Here's a few shots of my theater. Please, no comments on the board that the projector is mounted to, I measured everything about 100 times except that board. I didn't realize just how crooked it was until i had stepped back, looked, and :gah:realized I shot about 20 nails into it. I figured I'd just put up with the imperfection instead of mangling my wall.


----------



## tcarcio (Jun 27, 2007)

Looks great, very neat....:T


----------



## sickboy013 (Feb 28, 2009)

Nice and clean. How does the sub sound being in the closet there?


----------



## Maceo23 (Mar 16, 2007)

Thanks Guys,

The sub sounds surprisingly good, I only had to do a little taming with the sms-1.


----------



## BrianAbington (Mar 19, 2008)

you are probably geting some loading from the shape of that closet. does it sound clean and undistorted or just really loud and boomy?


----------



## Maceo23 (Mar 16, 2007)

Its very clean, not boomy at all.


----------



## tcarcio (Jun 27, 2007)

Are you planning on some acoustic treatments for the walls?
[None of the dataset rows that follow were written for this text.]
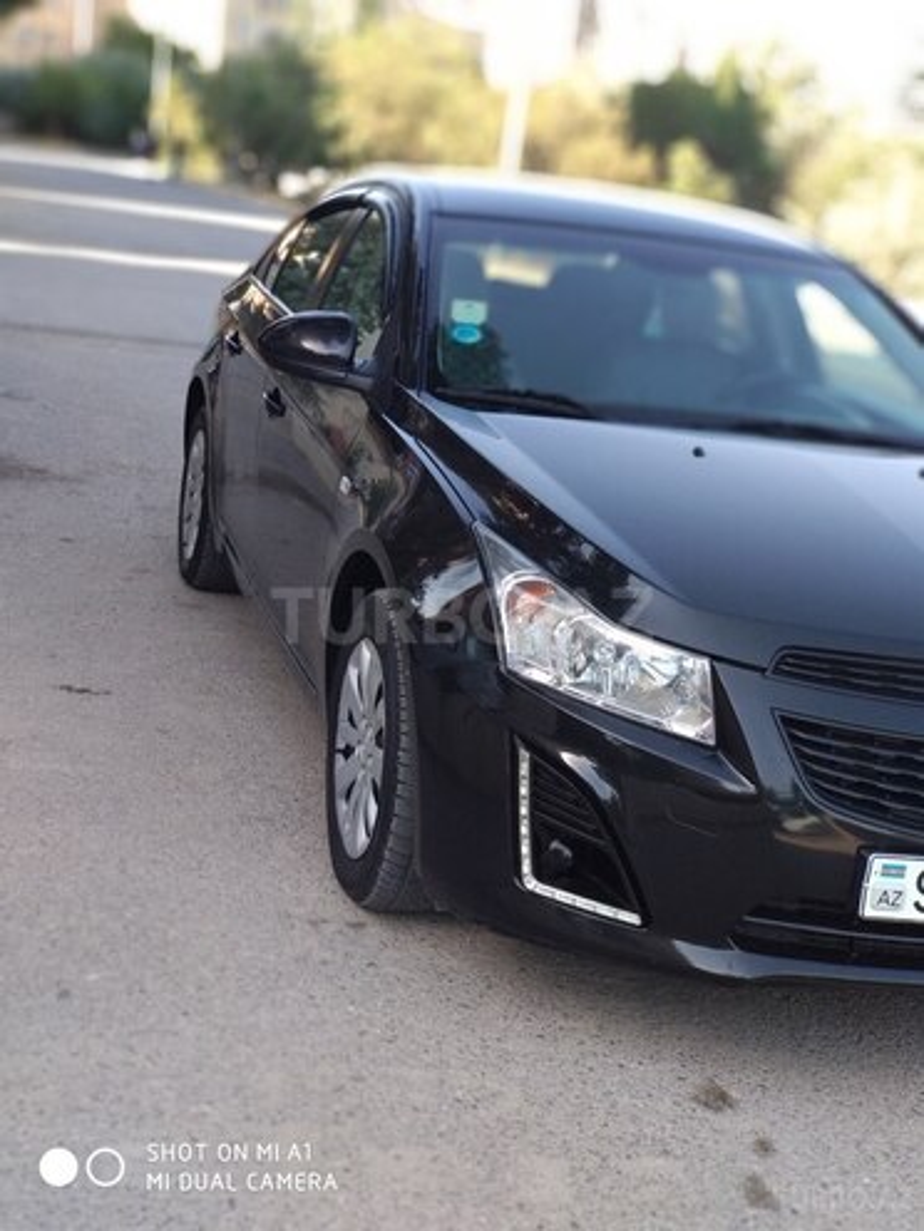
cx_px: 462
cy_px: 616
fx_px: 1851
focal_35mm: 52
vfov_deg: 36.8
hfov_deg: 28.0
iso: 100
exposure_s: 1/113
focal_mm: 5.99
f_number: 2.6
It looks like you would tighten up the sound with less reflections.


----------



## Maceo23 (Mar 16, 2007)

Yeah, but I have some closets and windows in very bad locations, making first reflection kinda hard to up any kind of paneling. Any ideas?


----------



## Sonnie (Apr 11, 2006)

Yep... nice and clean... well... except maybe for that board your projector is mounted to. You know it looks a little crooked. :whistling:

What sub is that anyway?


----------



## Maceo23 (Mar 16, 2007)

Hey Sonny,

Its a Tempest X. As for the crooked board. The projector has since been replace, and that board been removed. I'll get some more pics up soon.


----------



## tonyvdb (Sep 5, 2007)

I wonder if your room is crooked and not the mount for the projector. Did you check that?:heehee:

Anyhow the room looks nice, Great job:T


----------



## Maceo23 (Mar 16, 2007)

My ego thanks you.


----------



## tcarcio (Jun 27, 2007)

Maceo23 said:


> Yeah, but I have some closets and windows in very bad locations, making first reflection kinda hard to up any kind of paneling. Any ideas?


You could try some heavy curtains on the windows and even if the room is odd shaped some panels could help. Don't know the the whole room but some bass traps in the corners are alway's a good idea...


----------